Laravel 9.21, weekly updates, and 🔥 tip

Laravel 9.21

Couple new features, but mostly a fresh new look for artisan commands this week in Laravel 9.21. Also a long awaited convention is now official.

  • A fresh new look for Artisan commands in #43065 and #43252
  • Add whenCounted() to JsonResource in #43101
  • New model:show Artisan command in #43156
  • New about Artisan command in #43147
  • Add enum type casting to Request in #43239
  • Use readpast query hint instead of holdlock for SQLServer database queue in #43259
  • Add --existing option to only publish existing files in #43212

You may review the full branch diff on GitHub for a complete list of changes.

This version bump and update is automated for subscribers to a Shifty Plan. If you don't have one of those, be sure to bump your constraint and run composer update to get the latest features.

Weekly Journal

Last week I finished up the new "View data array" task for the Shift Workbench. I wrote most of this during my weekly live stream.

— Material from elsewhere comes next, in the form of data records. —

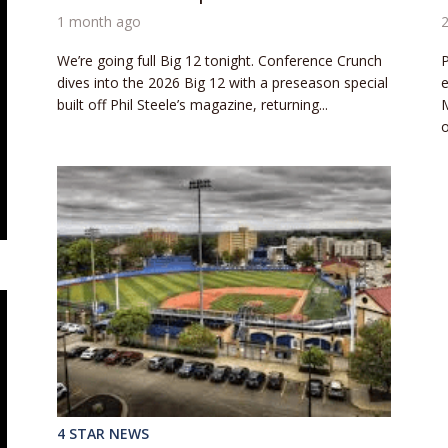
1 month ago
We’re going full Big 12 tonight. Conference Crunch
P
dives into the 2026 Big 12 with a preseason special
e
built off Phil Steele’s magazine, returning...
M
o
4 STAR NEWS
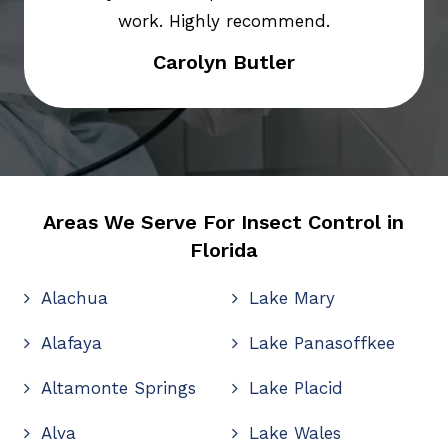
work. Highly recommend.
Carolyn Butler
Areas We Serve For Insect Control in
Florida
Alachua
Lake Mary
Alafaya
Lake Panasoffkee
Altamonte Springs
Lake Placid
Alva
Lake Wales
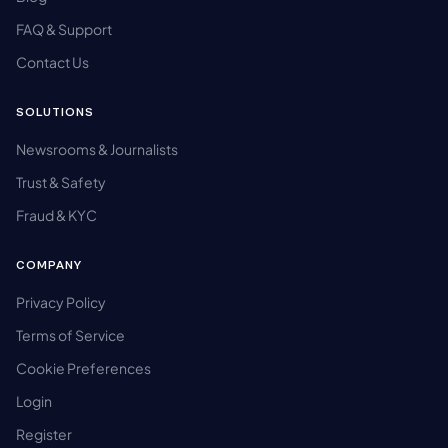
FAQ & Support
Contact Us
SOLUTIONS
Newsrooms & Journalists
Trust & Safety
Fraud & KYC
COMPANY
Privacy Policy
Terms of Service
Cookie Preferences
Login
Register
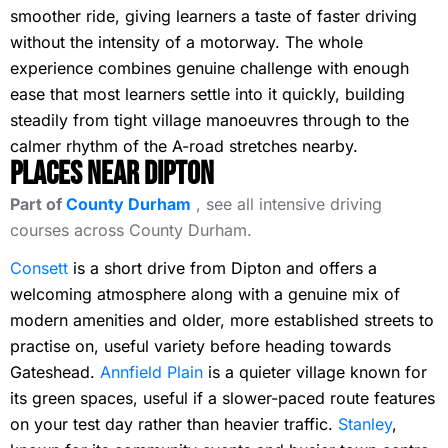
smoother ride, giving learners a taste of faster driving
without the intensity of a motorway. The whole
experience combines genuine challenge with enough
ease that most learners settle into it quickly, building
steadily from tight village manoeuvres through to the
calmer rhythm of the A-road stretches nearby.
Places Near Dipton
Part of
County Durham
, see all intensive driving
courses across County Durham.
Consett
is a short drive from Dipton and offers a
welcoming atmosphere along with a genuine mix of
modern amenities and older, more established streets to
practise on, useful variety before heading towards
Gateshead.
Annfield Plain
is a quieter village known for
its green spaces, useful if a slower-paced route features
on your test day rather than heavier traffic.
Stanley
,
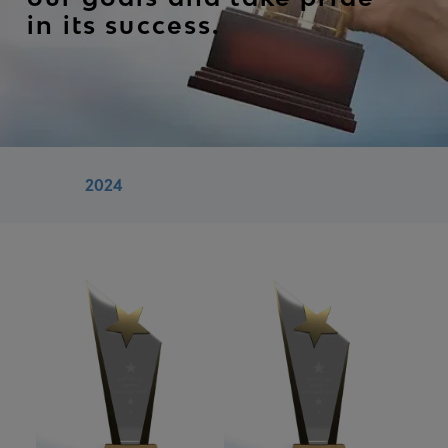
in its success.
2024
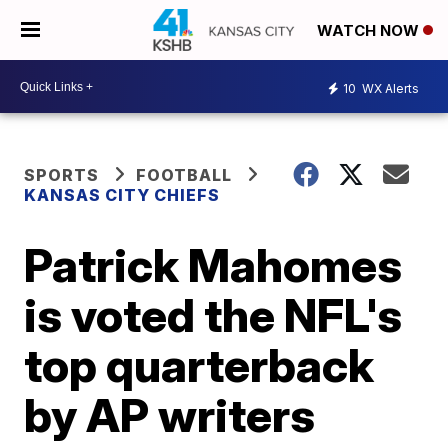
WATCH NOW
10
WX Alerts
SPORTS
FOOTBALL
KANSAS CITY CHIEFS
Patrick Mahomes
is voted the NFL's
top quarterback
by AP writers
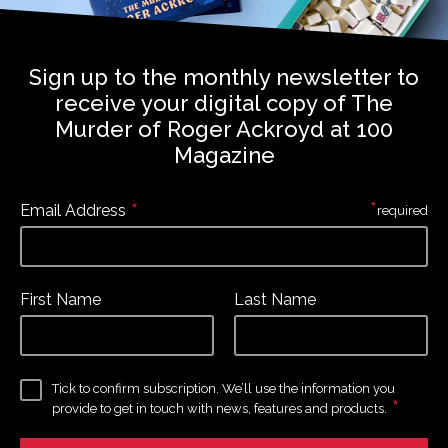
Sign up to the monthly newsletter to
receive your digital copy of The
Murder of Roger Ackroyd at 100
Magazine
*
*
Email Address
required
First Name
Last Name
Tick to confirm subscription. We’ll use the information you
*
provide to get in touch with news, features and products.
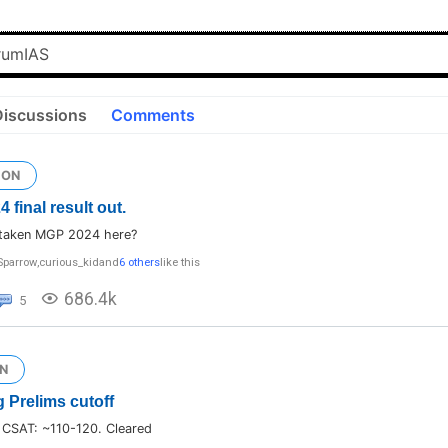
Discussions
Comments
ION
final result out.
taken MGP 2024 here?
Sparrow
,
curious_kid
and
6 others
like this
686.4k
5
N
 Prelims cutoff
 CSAT: ~110-120. Cleared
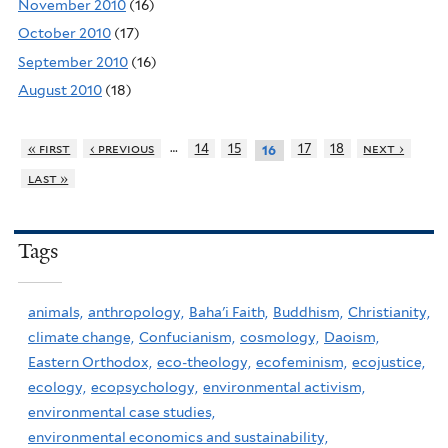
November 2010
(16)
October 2010
(17)
September 2010
(16)
August 2010
(18)
…
« first
‹ previous
14
15
17
18
next ›
16
last »
Tags
animals,
anthropology,
Baha'i Faith,
Buddhism,
Christianity,
climate change,
Confucianism,
cosmology,
Daoism,
Eastern Orthodox,
eco-theology,
ecofeminism,
ecojustice,
ecology,
ecopsychology,
environmental activism,
environmental case studies,
environmental economics and sustainability,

I also took the opportunity, as with all tasks, to run it on my own code. It actually found 6 old instances where I was using compact().

I spent the last part of the week finishing the remaining Human Shift reworking some old auth code.

I was pretty sick over the weekend. I finally started feeling a little better today. So I took the opportunity to add support to Shift for using Laravel Pint to format code. Pint already surpassed the ruleset I shared Now that Pint is official, it's one less thing I need to maintain for Shift.

It's also a big win from a support perspective. Some of the more challenging emails I still receive relate to code formatting. Specifically with their not being an official Laravel code style. As such, Shift should not apply one. Today, that is no longer the case. Not only is there an official code style, but there is an official tool which you may use to apply it.

🔥 Tip

Something I continually stumble upon but haven't shared is the difference between all() and toArray() when using collections.

Until recently, I used toArray() whenever I wanted to convert a collection to an array. Seemed like the right choice given the name. However, toArray() not only returns an array, but recurses the entire collection and converts any underlying collection to an array.

This is not only less performance, but more importantly, may not be the behavior you want. For example, if you want to retain the type for underlying elements.

Now, I use all() by default. This simply returns the top level elements within the collection as an array. It's quick, and aligns with the behavior I expect. If I know I'm dealing with nested data where I would potentially need to change the type, then I would reach for toArray().